= Page extract =

|Henry Nicholas Gunther|
June 6, 1895|
Baltimore, United States
|Died||November 11, 1918
Chaumont-devant-Damvillers, Meuse, France
|Buried at||Most Holy Redeemer Cemetery, Baltimore|
|Service/branch||United States Army|
|Years of service||1917-1918|
|Rank||Sergeant (up to July 1918 or later)
Demoted to private
Posthumously restored to sergeant
|Unit||313th Infantry Regiment, 79th Division|
|Battles/wars||World War I
Battle of Saint-Mihiel
Henry Nicholas John Gunther (June 6, 1895 – November 11, 1918) was an American soldier and the last soldier killed during World War I. He was killed one minute before the armistice at 11 am.
Henry Gunther was born into a German-American family in Baltimore, Maryland, on June 6, 1895. His parents, George Gunther and Lina Roth, were both children of German immigrants. He grew up in Highlandtown, an East Baltimore neighborhood heavily influenced by German immigrants, where his family belonged to Sacred Heart of Jesus Roman Catholic parish. Henry Gunther worked as a bookkeeper at the National Bank of Baltimore. He joined the Knights of Columbus in 1915.
Gunther was drafted in September 1917 and was appointed to the 313th Regiment, which had the nickname "Baltimore's Own" and was part of the 157th Brigade of the 79th Infantry Division. As a supply sergeant, he was responsible for clothing in his military unit, and arrived in France in July 1918 as part of the American Expeditionary Forces. A critical letter home, in which he reported on the "miserable conditions" at the front and advised a friend to try anything to avoid being drafted, was intercepted by the censor. As a result, he was demoted from sergeant to private.
Gunther's unit, Company A, arrived at the front on September 12, 1918. Like all Allied units on the front of the Meuse-Argonne Offensive, it was still embroiled in fighting on the morning of November 11. The Armistice with Germany was signed by 5:00 am, but it would only come into force at 11:00 am. Gunther's squad approached a roadblock of two German machine guns in the village of Chaumont-devant-Damvillers. Gunther got up, against the orders of his sergeant and close friend, Ernest Powell, and charged with his bayonet. The German soldiers, aware of the armistice that would take effect in one minute, tried to wave Gunther off. He kept going and fired "a shot or two". When he got too close to the machine guns, he was shot and killed instantly. The writer James M. Cain, then a reporter for the Baltimore Sun, interviewed Gunther's comrades afterward and wrote that "Gunther brooded a great deal over his reduction in rank, and became obsessed with a determination to make good before his officers and fellow soldiers."
General John J. Pershing's order of the day on the following day mentioned Gunther as the last American killed in the war. The Army posthumously restored his rank of sergeant and awarded him a Divisional Citation for Gallantry in Action and the Distinguished Service Cross. A Veterans of Foreign Wars post in Baltimore was named after him.

= Data listing =
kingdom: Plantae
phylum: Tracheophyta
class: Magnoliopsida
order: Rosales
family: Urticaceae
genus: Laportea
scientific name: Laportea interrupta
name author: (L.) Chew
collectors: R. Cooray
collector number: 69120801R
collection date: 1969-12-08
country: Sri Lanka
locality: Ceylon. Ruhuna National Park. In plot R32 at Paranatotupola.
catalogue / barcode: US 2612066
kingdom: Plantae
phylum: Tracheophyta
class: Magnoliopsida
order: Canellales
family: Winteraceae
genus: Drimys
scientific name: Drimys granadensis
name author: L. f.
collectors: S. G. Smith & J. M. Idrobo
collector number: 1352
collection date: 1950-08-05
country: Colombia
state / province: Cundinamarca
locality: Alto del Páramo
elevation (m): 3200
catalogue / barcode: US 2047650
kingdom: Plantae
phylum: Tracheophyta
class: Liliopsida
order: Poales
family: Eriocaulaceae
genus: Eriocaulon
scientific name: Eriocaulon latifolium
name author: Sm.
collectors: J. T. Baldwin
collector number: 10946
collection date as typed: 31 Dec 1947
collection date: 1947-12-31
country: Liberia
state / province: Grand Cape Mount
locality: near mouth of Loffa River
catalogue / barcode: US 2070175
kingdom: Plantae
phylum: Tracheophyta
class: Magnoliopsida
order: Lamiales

= Exercise =
Answer these questions from the page on Henry Gunther:
1. What job did Gunther hold before he was drafted, and where?
2. What led to his demotion from sergeant to private?
3. Which two honors did the Army award him after his death?

= In response =
1. He worked as a bookkeeper at the National Bank of Baltimore.
2. The censor intercepted a critical letter he wrote home. In it he reported on the "miserable conditions" at the front and advised a friend to try anything to avoid being drafted.
3. He received a Divisional Citation for Gallantry in Action and the Distinguished Service Cross.